Deprecated, use ReportFunction instead. An alias for ReportFunction, kept for backward compatibility.

Value

A ReportBootstrapData object.

Details

This function works in two steps. First, the ReportFunction is applied to the TargetVariable of the table given by BaselineProcess for each unique combination of the GroupingVariables and for each bootstrap run. Second, a grid of all possible combinations of the GroupingVariables is formed and the result from the first step placed onto the grid. This creates 0 for each position in the grid where data from the first step are not present. E.g., if a particularly large fish is found in only one haul, and this haul by random is not selected in a bootstrap run, the TargetVariable will be 0 to reflect the variability in the data. To complete the second step, the BootstrapReportFunction is applied over the bootstrap runs for each cell in the grid.

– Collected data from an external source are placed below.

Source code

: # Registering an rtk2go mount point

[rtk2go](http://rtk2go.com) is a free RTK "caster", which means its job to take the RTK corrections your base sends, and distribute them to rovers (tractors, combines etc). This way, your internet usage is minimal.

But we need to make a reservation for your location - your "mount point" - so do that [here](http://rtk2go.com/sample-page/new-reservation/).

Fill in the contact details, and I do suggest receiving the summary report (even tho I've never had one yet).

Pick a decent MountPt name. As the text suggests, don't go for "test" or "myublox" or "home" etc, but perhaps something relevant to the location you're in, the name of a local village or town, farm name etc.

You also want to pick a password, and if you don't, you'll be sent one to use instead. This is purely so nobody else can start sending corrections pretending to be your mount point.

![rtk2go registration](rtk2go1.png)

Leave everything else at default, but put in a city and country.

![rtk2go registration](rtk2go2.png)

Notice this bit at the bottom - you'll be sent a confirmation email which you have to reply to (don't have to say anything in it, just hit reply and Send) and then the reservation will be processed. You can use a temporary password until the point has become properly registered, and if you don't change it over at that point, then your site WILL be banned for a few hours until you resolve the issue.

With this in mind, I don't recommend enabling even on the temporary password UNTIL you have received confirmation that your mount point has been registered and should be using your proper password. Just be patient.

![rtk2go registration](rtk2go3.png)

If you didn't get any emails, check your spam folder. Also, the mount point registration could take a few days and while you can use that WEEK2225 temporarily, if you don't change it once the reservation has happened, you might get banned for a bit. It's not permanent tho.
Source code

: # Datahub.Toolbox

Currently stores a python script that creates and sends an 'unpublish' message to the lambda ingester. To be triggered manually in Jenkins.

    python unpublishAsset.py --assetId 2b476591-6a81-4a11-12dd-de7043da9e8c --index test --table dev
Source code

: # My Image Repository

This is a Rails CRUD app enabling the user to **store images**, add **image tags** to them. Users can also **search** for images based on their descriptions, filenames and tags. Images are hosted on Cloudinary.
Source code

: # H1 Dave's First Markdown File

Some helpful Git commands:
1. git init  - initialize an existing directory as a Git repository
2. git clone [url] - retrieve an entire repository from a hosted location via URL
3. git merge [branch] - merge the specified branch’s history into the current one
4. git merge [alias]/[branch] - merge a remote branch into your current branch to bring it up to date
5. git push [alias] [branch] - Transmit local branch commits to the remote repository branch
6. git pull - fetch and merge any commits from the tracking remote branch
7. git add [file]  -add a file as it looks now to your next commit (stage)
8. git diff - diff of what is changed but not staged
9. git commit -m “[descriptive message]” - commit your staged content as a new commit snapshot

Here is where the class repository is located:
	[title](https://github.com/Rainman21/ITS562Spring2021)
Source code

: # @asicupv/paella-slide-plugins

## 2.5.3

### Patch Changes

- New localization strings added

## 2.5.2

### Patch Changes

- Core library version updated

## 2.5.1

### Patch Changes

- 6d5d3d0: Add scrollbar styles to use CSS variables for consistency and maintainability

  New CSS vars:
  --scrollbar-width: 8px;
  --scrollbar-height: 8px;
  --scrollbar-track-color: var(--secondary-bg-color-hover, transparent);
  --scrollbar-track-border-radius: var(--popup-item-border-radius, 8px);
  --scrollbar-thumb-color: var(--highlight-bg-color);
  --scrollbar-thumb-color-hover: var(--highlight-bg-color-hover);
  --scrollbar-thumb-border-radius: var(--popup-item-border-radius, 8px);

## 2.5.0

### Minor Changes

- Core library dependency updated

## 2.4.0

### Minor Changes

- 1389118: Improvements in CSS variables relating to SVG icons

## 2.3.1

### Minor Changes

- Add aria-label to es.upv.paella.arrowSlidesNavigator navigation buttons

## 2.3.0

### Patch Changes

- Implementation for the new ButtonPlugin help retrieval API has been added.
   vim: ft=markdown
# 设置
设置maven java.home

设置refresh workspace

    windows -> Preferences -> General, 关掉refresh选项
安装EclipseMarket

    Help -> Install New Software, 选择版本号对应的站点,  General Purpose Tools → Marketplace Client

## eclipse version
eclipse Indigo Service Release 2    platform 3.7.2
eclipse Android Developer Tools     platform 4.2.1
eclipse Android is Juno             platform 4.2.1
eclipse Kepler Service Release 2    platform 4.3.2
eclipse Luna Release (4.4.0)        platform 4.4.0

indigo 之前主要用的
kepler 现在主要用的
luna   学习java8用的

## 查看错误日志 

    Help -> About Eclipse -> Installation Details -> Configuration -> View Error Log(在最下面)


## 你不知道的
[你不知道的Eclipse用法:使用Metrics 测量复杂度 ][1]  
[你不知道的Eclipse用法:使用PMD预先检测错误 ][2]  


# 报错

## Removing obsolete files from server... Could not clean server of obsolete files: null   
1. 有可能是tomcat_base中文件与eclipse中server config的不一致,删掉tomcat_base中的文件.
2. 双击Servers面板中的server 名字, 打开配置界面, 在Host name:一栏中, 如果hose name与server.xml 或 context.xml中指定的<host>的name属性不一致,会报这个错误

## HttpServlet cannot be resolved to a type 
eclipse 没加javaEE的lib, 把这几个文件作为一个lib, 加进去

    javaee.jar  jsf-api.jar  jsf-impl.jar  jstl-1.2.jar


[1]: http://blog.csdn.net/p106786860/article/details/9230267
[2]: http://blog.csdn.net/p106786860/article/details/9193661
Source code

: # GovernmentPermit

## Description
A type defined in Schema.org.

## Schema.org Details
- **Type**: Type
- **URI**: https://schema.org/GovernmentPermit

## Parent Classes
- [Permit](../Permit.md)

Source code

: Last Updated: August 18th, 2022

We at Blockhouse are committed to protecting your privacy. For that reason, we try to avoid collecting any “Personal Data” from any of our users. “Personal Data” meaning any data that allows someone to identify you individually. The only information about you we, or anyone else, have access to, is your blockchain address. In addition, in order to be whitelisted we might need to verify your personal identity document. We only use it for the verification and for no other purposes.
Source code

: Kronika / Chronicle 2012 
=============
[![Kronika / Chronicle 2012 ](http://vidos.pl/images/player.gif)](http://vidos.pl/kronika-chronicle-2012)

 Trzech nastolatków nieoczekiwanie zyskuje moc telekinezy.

The parameter RemoveMissingValues should be used with extreme caution. The effect of setting RemoveMissingValues to TRUE is that missing values (NAs) are removed in both the first and second step. This can be dangerous both in the first and in the second step. E.g., if the Abundance of SuperIndividualsData is positive for super-individuals with missing IndividualWeight, then the Biomass of those super-individuals will be missing as well. If one the wants to sum the Biomass by using ReportFunction = "sum" one will get NA if RemoveMissingValues = FALSE. If RemoveMissingValues = TRUE one will ignore the missing Biomass, and the summed Biomass will only include the super-individuals that have non-missing IndividualWeight, effectively discarding a portion of the observed abundance. The summed Biomass will in this case be underestimated!

In the second step, setting RemoveMissingValues to TRUE can be even more dangerous, as the only option currently available for the BootstrapReportFunction is the function RstoxBase::summaryStox(), which includes average and standard deivation which are highly influenced by removing missing data.

Instead of setting RemoveMissingValues to TRUE, it is advised to apply the function ImputeSuperIndividuals to fill in e.g. IndividualWeight where missing. Missing values in the output of this function can also be avoided by adding variables to GroupingVariables, such as adding "Stratum" e.g. if there are strata that are known from Baseline to contain no fish. These strata will then be present but with missing values, but these missing values will not affect other strata if "Stratum" is included in GroupingVariables. It is also recommended to include "Survey" and "SpeciesCategory" in the GroupingVariables, as these are key variables for which summary statistics should rarely be computed across.